I am naturally a skeptic. If someone makes a hyped-up claim, accompanied by much hoopla, my tendency is to research such a claim to see if it is worth all the fanfare.
And I was curious about the claim that the Milo Marathon was AIMS and IAAF certified:
For the first time in more than three decades, the 35th National MILO Marathon this year will be certified by the Association of International Marathons (AIMS) and the International Association of Athletics Federation (IAAF).”This will bring a new dimension in the country’s biggest and longest-running footrace,” said Rio dela Cruz, whose RunRio company will be managing all the 17 elimination races and the national finals set on December 11
This news item was reported by many news agencies. So why is this such a big thing?
I visited the IAAF web site. There was a link at the upper left that says “Competition” which led me to a searchable race database. I wondered if the Milo Marathon was listed. Comes out that it wasn’t. No records found.
Anyway, I dug deeper. The website I visited lists the IAAF-sanctioned events. Apparently, when people say that it is IAAF-certified, it means that it is the course that is certified. There is a difference between a “sanctioned event” and a “certified course.” You can have a sanctioned event on an uncertified course; you can also have an unsanctioned event in a certified course. This best explains what “certification” means and why it is important:
Runners, whether competitive or not, like to be able to say “My best 10K time is …”, and to compare the time they ran in one race against the time they ran in another. But how do you know that the 10K you just ran really was 10K and not 9.95K or 10.05K? If an entry fee is charged for a road race, runners have a right to a properly measured course.In order to qualify to run the Boston marathon or other restricted entry events, your qualifying time must be run on a certified course. And in order for times to be considered for record purposes, a course must be certified.Course certification is a process by which a course is measured according to international standards and the measurement data reviewed by a recognized certifier. Once the data is verified and accepted, a certificate with a course ID number is issued. BC Athletics recommends that all road race courses be certified. A certified course provides some assurance that times will be based on a properly measured distance.
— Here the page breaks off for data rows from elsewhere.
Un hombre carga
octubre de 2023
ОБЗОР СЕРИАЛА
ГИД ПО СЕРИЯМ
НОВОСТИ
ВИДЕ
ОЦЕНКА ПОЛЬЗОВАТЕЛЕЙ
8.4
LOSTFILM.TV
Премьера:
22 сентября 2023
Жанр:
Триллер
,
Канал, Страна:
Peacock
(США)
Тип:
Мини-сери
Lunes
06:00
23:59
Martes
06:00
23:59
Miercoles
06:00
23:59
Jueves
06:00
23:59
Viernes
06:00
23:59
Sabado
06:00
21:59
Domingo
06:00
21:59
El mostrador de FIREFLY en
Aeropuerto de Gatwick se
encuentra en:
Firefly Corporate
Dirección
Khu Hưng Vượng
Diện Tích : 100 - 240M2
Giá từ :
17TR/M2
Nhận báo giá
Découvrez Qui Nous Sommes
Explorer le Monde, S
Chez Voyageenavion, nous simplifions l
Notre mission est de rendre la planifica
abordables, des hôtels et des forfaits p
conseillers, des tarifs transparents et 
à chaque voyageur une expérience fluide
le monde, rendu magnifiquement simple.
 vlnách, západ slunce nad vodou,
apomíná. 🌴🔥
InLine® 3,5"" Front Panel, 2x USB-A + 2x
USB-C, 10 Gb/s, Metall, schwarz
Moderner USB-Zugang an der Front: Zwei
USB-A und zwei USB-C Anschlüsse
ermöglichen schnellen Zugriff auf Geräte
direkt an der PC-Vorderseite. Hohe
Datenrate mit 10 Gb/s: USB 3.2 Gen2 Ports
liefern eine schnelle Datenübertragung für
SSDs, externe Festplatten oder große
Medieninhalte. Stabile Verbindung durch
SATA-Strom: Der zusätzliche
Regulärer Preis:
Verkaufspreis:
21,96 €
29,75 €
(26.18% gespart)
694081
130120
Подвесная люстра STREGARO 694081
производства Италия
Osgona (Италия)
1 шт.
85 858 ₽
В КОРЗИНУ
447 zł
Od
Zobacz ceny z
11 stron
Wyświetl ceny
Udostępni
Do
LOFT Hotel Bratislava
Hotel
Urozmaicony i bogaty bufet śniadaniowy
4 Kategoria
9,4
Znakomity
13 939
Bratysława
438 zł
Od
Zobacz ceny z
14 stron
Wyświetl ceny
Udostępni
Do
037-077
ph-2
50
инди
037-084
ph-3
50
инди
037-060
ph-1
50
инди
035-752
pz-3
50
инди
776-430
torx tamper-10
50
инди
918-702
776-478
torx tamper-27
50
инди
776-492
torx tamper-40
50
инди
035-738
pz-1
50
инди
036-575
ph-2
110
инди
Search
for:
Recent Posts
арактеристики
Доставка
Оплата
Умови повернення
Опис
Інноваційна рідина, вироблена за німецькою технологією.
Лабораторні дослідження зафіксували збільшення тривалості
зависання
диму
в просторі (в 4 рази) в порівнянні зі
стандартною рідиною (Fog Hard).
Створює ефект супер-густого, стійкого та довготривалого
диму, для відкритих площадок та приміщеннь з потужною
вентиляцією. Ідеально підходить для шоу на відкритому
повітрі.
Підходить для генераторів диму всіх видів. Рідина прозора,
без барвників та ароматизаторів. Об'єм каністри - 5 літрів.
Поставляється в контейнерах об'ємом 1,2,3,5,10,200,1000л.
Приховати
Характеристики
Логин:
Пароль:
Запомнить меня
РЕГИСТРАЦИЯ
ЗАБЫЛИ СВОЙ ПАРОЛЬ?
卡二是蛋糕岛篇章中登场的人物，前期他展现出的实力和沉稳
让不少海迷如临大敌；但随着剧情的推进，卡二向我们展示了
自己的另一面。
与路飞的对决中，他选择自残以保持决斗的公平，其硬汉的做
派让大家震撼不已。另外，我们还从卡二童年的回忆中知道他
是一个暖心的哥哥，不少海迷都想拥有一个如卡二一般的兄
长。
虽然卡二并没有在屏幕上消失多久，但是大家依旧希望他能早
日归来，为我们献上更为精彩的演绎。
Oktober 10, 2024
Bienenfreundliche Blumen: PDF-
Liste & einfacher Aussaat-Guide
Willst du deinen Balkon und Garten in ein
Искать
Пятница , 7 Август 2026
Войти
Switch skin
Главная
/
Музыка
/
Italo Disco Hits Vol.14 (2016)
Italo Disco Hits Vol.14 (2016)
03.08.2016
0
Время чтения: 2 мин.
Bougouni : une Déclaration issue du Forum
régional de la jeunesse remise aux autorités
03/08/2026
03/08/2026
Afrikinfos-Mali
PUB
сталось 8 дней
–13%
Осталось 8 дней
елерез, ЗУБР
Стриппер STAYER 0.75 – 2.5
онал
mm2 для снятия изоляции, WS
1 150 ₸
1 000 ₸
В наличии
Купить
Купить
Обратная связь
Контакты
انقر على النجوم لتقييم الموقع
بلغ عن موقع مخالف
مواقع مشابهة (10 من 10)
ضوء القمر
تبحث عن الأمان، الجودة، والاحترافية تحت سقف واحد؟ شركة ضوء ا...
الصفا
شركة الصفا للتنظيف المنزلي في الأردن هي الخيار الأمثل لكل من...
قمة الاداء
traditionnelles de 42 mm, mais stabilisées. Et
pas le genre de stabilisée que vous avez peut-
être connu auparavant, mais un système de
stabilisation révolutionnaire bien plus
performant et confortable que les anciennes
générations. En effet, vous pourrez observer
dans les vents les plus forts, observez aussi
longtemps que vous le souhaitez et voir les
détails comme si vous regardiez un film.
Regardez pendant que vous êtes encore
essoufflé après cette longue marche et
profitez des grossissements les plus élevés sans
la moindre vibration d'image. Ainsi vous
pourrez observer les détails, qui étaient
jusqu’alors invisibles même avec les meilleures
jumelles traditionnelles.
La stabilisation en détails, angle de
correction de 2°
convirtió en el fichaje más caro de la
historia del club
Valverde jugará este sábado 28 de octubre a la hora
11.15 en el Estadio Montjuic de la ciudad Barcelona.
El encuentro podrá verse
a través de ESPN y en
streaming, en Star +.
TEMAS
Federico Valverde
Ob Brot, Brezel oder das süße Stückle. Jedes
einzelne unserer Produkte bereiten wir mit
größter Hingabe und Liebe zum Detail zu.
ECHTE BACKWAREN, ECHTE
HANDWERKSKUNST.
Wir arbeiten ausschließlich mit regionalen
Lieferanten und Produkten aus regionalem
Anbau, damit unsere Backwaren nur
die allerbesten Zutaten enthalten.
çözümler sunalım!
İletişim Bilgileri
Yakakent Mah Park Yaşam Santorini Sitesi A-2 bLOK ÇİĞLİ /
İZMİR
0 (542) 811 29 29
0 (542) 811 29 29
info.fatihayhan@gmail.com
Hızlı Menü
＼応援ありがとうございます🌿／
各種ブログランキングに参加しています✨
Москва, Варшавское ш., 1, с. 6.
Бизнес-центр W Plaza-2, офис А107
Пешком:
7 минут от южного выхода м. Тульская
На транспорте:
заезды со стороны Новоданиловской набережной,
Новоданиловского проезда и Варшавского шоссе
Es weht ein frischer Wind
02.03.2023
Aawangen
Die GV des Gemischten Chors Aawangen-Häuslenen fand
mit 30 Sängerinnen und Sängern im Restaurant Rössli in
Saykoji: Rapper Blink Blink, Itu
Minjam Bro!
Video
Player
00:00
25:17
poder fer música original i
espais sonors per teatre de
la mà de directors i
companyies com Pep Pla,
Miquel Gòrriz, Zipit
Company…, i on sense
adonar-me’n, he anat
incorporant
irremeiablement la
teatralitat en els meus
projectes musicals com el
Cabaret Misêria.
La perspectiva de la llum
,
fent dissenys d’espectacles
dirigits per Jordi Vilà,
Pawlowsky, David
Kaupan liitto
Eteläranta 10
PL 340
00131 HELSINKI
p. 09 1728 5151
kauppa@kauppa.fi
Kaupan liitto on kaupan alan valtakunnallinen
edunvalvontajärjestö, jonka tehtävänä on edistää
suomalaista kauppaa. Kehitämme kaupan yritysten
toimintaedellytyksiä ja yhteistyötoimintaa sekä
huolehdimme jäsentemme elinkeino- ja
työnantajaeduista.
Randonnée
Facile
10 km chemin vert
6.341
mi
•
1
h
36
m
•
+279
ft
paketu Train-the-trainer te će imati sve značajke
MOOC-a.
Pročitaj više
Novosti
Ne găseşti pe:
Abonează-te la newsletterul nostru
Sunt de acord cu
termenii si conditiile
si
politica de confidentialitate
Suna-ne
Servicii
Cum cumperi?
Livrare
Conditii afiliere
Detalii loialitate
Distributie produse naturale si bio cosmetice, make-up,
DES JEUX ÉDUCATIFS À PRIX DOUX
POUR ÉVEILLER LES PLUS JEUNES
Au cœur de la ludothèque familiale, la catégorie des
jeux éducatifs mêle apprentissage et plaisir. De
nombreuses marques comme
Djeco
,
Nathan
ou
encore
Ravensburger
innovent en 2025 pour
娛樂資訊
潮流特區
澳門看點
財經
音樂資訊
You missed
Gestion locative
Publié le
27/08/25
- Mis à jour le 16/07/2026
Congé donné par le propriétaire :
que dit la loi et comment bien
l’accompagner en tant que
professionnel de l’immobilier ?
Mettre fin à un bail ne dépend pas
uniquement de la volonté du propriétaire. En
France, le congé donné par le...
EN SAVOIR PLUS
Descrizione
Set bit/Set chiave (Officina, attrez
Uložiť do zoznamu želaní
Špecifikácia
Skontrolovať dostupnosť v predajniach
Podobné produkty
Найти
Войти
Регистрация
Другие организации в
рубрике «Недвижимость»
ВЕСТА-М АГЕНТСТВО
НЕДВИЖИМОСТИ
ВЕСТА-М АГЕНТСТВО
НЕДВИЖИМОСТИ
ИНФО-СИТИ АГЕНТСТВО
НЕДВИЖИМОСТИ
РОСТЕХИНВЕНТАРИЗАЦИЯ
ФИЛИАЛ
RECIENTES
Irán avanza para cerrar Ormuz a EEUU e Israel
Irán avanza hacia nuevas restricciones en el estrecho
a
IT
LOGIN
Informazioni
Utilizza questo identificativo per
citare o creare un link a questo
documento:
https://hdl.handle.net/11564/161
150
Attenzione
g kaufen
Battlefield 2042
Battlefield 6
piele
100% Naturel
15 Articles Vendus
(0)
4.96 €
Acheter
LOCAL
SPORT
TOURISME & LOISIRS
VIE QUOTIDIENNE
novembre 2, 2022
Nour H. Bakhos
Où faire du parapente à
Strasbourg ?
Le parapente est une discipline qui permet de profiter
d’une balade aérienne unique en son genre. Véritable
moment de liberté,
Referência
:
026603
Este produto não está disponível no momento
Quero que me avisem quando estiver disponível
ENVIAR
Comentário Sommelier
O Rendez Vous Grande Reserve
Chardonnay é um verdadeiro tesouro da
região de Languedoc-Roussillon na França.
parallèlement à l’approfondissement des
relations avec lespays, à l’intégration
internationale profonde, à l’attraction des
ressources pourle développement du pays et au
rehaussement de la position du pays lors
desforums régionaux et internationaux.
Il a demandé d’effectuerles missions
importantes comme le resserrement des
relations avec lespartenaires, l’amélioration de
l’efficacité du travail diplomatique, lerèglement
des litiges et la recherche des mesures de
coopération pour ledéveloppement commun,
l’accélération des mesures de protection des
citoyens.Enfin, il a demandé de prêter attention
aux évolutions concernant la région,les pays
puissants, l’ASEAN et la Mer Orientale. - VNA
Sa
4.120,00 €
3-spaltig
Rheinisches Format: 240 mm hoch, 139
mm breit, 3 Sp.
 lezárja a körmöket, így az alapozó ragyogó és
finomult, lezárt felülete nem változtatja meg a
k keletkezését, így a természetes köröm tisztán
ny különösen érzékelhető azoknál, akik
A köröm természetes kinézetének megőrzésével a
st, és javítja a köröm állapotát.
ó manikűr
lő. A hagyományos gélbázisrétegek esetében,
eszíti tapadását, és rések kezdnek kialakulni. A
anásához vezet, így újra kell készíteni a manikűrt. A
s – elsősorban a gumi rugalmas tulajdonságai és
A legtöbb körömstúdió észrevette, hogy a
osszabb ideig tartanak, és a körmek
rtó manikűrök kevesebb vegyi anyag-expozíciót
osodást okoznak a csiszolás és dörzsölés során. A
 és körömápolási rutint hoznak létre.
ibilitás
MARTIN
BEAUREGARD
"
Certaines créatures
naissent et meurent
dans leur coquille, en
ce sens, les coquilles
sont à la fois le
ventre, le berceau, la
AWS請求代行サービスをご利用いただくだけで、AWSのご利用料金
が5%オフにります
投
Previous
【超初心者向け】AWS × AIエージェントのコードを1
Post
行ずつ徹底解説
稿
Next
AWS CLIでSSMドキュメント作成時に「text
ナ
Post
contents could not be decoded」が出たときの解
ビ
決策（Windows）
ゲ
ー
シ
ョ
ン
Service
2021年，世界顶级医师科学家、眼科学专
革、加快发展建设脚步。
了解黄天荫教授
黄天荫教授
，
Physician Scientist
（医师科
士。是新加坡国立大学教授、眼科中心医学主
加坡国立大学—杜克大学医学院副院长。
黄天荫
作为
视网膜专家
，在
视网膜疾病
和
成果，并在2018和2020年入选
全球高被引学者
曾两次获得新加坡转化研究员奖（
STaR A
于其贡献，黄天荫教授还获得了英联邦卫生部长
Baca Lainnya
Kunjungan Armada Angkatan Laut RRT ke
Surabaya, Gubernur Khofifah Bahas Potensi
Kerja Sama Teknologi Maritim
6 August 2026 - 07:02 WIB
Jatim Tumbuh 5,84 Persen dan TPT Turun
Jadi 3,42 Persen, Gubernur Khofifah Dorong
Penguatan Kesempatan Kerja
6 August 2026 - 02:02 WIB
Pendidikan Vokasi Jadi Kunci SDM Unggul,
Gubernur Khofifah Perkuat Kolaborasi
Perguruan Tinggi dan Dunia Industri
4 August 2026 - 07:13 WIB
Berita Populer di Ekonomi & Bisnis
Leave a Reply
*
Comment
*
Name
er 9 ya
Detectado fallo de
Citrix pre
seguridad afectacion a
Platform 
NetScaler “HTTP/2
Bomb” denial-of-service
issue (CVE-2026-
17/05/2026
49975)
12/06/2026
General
So when an event is “sanctioned,” it means that the event meets a certain level of quality. A course that is certified means that the course distance is accurate. If an event with a certified course claims that the distance is a marathon course, then you can be assured that it is really 42.195 kilometers.
So how does one get the course certified? How does one go about assuring that a race distance is accurate? A car odometer is a poor substitute for a runner. GPS devices are inaccurate. I wrote about this a few months ago and measuring a course distance involves a specific device mounted on a bicycle.
In fact, getting the course certified is a prerequisite for being listed in AIMS. The news item above also mentions that the Milo Marathon is AIMS certified. AIMS is the Association of International Marathons and Distance Races. To be a member of this association, race directors pay up to $1,100 and their courses have to be measured by an accredited AIMS/IAAF representative. If you look at the AIMS registration form, you’ll see that you have to provide the IAAF certificate ID attesting that the course was indeed measured by an IAAF measures.
Being an AIMS member does not mean that your event is a quality event. No AIMS representative arrives to check the quality of the event. There is no quality control. As a member of AIMS, the race director has a venue to promote his event overseas. AIMS by itself adds no value to the participating runner.
But I guess runners would be more interested to find out if the course is IAAF-certified. According to the AIMS database, only the Camsur Marathon, the Milo Marathon qualifying run in Metro Manila, and the Milo Marathon Finals are IAAF-certified. The provincial runs are not listed. Heck, even the 21K runs aren’t IAAF-certified. No other Philippine event is listed. I can’t tell if there are other IAAF-certified Philippine events because I couldn’t find a registry of all IAAF-certified courses.
Again, being IAAF-certified does not mean that you will get a quality event. It does not mean you will have sufficient hydration stations, competent marshals, adequate medical facilities. All it means is that the race distance is correct.
But that does mean one thing, since the Milo Marathon is IAAF-certified, you are assured with full certainty that the course is truly 42.195 kilometers and that you have indeed run a full marathon. For many (myself, included) that gives great comfort.